● Zu beantwortende Fragen:
[1] Beantworten Sie anhand des Berichts über die Wahlmanipulation in Düdingen die folgenden Fragen:
(a) An welchem Tag wurde das Wahlbüro auf das Problem aufmerksam?
(b) Was fiel bei mehreren Dutzend Stimmzetteln auf?
(c) Welche Stelle hat den Fall an welche Behörde weitergeleitet?
[2] Führen Sie den Bericht über die Wahlmanipulation in Düdingen im Anschluss an seinen letzten Satz weiter.

Wahlmanipulation in Düdingen: Ermittlungen wegen verdächtiger Stimmzettel eingeleitet
Maren WeihmannWahlmanipulation in Düdingen: Ermittlungen wegen verdächtiger Stimmzettel eingeleitet
In der Schweizer Gemeinde Düdingen ermitteln die Behörden wegen des Verdachts auf unzulässige Stimmensammlung, nachdem bei den jüngsten Parlamentswahlen Unregelmäßigkeiten festgestellt wurden. Das Wahlbüro wurde vergangenen Sonntag auf das Problem aufmerksam, als bei mehreren Dutzend Stimmzetteln auffällig ähnliche Handschriften auffielen.
Der Fall wurde von der Bezirksverwaltung der Region Sense an die Staatsanwaltschaft Freiburg weitergeleitet. Nun prüfen die Ermittler, ob die mutmaßlichen Manipulationen Einfluss auf das Wahlergebnis für den Generalrat von Düdingen hatten, der über 50 Sitze verfügt.

● Extrahierte Informationen:
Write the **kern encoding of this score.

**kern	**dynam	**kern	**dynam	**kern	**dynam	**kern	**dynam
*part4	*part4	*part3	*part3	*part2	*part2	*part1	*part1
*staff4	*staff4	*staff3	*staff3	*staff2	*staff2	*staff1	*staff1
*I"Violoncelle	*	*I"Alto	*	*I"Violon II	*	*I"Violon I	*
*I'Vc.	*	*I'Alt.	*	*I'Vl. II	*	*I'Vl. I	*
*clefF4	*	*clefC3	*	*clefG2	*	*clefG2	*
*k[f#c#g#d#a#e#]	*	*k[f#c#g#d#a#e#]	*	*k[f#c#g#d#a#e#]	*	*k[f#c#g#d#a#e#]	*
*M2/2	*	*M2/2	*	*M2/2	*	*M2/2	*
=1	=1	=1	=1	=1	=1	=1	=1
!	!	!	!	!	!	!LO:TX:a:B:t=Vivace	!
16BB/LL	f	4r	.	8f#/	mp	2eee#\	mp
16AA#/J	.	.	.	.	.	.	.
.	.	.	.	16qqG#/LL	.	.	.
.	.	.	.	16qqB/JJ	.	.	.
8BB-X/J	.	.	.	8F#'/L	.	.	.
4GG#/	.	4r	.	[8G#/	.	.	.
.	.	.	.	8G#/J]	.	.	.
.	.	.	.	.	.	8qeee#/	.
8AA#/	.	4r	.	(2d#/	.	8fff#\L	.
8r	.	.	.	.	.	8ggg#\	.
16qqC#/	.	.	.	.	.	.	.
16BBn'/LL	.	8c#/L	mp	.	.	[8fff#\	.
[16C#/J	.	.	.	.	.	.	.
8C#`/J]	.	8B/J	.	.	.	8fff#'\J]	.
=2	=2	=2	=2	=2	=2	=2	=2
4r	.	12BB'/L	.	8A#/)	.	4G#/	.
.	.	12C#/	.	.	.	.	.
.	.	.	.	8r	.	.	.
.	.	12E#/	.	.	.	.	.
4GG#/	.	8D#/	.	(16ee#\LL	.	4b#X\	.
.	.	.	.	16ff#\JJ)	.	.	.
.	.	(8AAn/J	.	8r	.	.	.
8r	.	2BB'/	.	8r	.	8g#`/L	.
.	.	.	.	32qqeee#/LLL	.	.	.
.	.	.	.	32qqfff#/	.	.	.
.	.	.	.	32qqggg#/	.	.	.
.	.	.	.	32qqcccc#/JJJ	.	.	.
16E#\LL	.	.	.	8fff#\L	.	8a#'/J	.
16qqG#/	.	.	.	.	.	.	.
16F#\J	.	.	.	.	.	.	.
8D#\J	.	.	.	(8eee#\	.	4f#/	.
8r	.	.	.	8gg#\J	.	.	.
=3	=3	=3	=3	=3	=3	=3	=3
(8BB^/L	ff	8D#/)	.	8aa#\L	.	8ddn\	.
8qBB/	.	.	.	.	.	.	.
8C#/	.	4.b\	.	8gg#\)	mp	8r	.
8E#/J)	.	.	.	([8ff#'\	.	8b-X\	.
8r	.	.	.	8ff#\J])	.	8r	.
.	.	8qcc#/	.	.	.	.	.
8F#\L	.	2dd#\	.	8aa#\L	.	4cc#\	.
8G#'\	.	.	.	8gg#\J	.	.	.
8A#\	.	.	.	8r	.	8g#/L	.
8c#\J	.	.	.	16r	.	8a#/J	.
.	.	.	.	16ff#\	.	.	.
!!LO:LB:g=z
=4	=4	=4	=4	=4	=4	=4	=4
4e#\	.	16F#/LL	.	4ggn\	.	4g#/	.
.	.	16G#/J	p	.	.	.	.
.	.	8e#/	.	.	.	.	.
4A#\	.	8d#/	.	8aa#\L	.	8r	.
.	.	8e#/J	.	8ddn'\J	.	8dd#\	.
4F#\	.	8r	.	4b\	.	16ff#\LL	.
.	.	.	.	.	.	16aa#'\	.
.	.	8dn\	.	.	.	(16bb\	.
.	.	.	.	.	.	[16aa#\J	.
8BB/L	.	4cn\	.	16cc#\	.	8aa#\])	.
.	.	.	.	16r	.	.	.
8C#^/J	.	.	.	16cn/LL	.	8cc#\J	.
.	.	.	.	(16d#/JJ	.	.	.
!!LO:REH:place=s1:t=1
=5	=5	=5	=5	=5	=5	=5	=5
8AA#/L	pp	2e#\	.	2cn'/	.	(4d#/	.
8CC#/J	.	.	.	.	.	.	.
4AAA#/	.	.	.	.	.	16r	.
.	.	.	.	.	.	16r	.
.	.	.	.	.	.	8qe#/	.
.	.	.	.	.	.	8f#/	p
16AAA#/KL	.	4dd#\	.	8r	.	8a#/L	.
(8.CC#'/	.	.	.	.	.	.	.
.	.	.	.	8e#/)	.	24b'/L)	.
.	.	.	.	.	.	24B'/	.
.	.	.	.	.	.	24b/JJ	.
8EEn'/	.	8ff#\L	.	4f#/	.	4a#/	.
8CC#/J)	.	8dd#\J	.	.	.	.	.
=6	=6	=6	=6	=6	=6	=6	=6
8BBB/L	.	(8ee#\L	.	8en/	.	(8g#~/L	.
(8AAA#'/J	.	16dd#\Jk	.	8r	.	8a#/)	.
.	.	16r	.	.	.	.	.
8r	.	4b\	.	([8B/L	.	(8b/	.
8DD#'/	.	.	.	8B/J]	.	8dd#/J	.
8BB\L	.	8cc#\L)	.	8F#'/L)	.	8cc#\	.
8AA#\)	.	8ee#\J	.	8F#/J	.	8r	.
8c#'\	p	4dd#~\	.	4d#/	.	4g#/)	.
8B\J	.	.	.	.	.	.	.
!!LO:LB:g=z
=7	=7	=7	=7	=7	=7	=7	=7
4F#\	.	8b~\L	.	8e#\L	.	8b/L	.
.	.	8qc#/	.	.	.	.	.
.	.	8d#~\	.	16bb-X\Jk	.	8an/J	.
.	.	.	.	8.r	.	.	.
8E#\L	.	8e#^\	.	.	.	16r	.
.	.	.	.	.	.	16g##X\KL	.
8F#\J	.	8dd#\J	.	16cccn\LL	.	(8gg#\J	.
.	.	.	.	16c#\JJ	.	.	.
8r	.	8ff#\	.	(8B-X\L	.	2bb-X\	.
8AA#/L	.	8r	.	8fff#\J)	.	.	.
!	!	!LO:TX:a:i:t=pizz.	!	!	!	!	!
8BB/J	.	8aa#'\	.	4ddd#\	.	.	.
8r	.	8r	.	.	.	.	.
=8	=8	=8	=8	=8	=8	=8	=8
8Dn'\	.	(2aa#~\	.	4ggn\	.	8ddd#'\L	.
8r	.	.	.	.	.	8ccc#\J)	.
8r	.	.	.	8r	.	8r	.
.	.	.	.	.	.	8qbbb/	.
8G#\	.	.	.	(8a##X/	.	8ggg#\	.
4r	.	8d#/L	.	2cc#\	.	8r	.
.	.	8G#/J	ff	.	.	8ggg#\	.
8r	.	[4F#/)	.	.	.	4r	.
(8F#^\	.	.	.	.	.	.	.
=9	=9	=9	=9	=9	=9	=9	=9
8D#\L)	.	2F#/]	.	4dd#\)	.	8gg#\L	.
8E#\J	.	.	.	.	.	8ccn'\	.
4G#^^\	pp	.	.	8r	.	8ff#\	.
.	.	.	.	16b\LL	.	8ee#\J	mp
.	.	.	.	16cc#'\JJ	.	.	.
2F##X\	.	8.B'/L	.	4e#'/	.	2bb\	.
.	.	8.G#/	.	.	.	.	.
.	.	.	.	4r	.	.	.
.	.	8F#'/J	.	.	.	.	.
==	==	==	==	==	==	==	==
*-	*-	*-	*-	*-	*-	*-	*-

● Ergebnisse je Aufgabe:
[1]
(a) Am vergangenen Sonntag.
(b) Auffällig ähnliche Handschriften.
(c) Die Bezirksverwaltung der Region Sense hat den Fall an die Staatsanwaltschaft Freiburg weitergeleitet.

[2]
Die Stimmensammlung durch Dritte ist in der Schweiz gemäß Artikel 282bis des Strafgesetzbuchs verboten. Bei einer Verurteilung drohen Geldstrafen. Die Staatsanwaltschaft hat bisher weder bestätigt, wie viele Stimmen betroffen sein könnten, noch ob Anklage erhoben wird.
Die Untersuchungen dauern an, während die Behörden das Ausmaß der Unregelmäßigkeiten klären. Sollte sich der Verdacht bestätigen, könnte der Fall zu Sanktionen nach Schweizer Wahlrecht führen. Zudem könnte das Ergebnis der Generalratswahl infrage gestellt werden.